Transcribe all of the entries below exactly. Leave out the pictures.

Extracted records
────

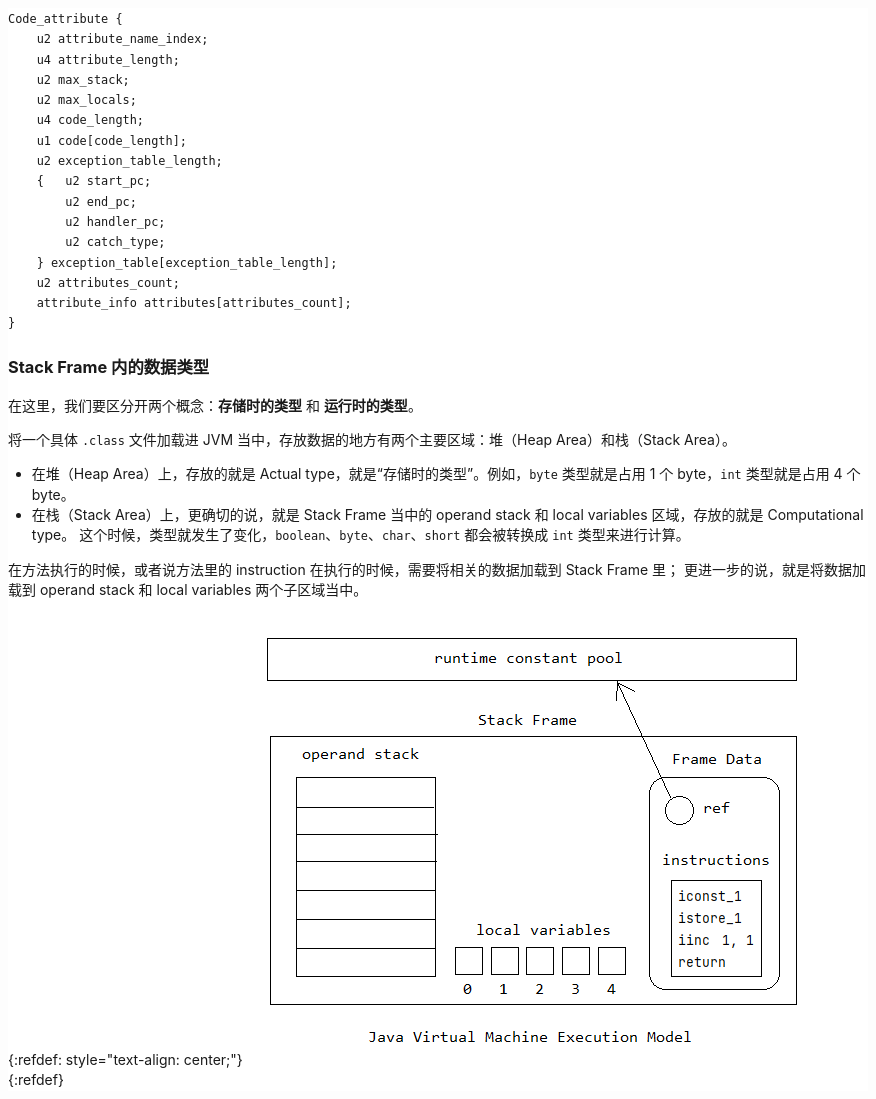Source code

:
 ```text
Code_attribute {
    u2 attribute_name_index;
    u4 attribute_length;
    u2 max_stack;
    u2 max_locals;
    u4 code_length;
    u1 code[code_length];
    u2 exception_table_length;
    {   u2 start_pc;
        u2 end_pc;
        u2 handler_pc;
        u2 catch_type;
    } exception_table[exception_table_length];
    u2 attributes_count;
    attribute_info attributes[attributes_count];
}
```

### Stack Frame 内的数据类型

在这里，我们要区分开两个概念：**存储时的类型** 和 **运行时的类型**。

将一个具体 `.class` 文件加载进 JVM 当中，存放数据的地方有两个主要区域：堆（Heap Area）和栈（Stack Area）。

- 在堆（Heap Area）上，存放的就是 Actual type，就是“存储时的类型”。例如，`byte` 类型就是占用 1 个 byte，`int` 类型就是占用 4 个 byte。
- 在栈（Stack Area）上，更确切的说，就是 Stack Frame 当中的 operand stack 和 local variables 区域，存放的就是 Computational type。
  这个时候，类型就发生了变化，`boolean`、`byte`、`char`、`short` 都会被转换成 `int` 类型来进行计算。

在方法执行的时候，或者说方法里的 instruction 在执行的时候，需要将相关的数据加载到 Stack Frame 里；
更进一步的说，就是将数据加载到 operand stack 和 local variables 两个子区域当中。

{:refdef: style="text-align: center;"}
![](/assets/images/java/asm/jvm-execution-model-2.png)
{:refdef}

────

> [Response area]:
Source code

:
 ```text
Code_attribute {
    u2 attribute_name_index;
    u4 attribute_length;
    u2 max_stack;
    u2 max_locals;
    u4 code_length;
    u1 code[code_length];
    u2 exception_table_length;
    {   u2 start_pc;
        u2 end_pc;
        u2 handler_pc;
        u2 catch_type;
    } exception_table[exception_table_length];
    u2 attributes_count;
    attribute_info attributes[attributes_count];
}
```

### Stack Frame 内的数据类型

在这里，我们要区分开两个概念：**存储时的类型** 和 **运行时的类型**。

将一个具体 `.class` 文件加载进 JVM 当中，存放数据的地方有两个主要区域：堆（Heap Area）和栈（Stack Area）。

- 在堆（Heap Area）上，存放的就是 Actual type，就是“存储时的类型”。例如，`byte` 类型就是占用 1 个 byte，`int` 类型就是占用 4 个 byte。
- 在栈（Stack Area）上，更确切的说，就是 Stack Frame 当中的 operand stack 和 local variables 区域，存放的就是 Computational type。
  这个时候，类型就发生了变化，`boolean`、`byte`、`char`、`short` 都会被转换成 `int` 类型来进行计算。

在方法执行的时候，或者说方法里的 instruction 在执行的时候，需要将相关的数据加载到 Stack Frame 里；
更进一步的说，就是将数据加载到 operand stack 和 local variables 两个子区域当中。

{:refdef: style="text-align: center;"}
![](/assets/images/java/asm/jvm-execution-model-2.png)
{:refdef}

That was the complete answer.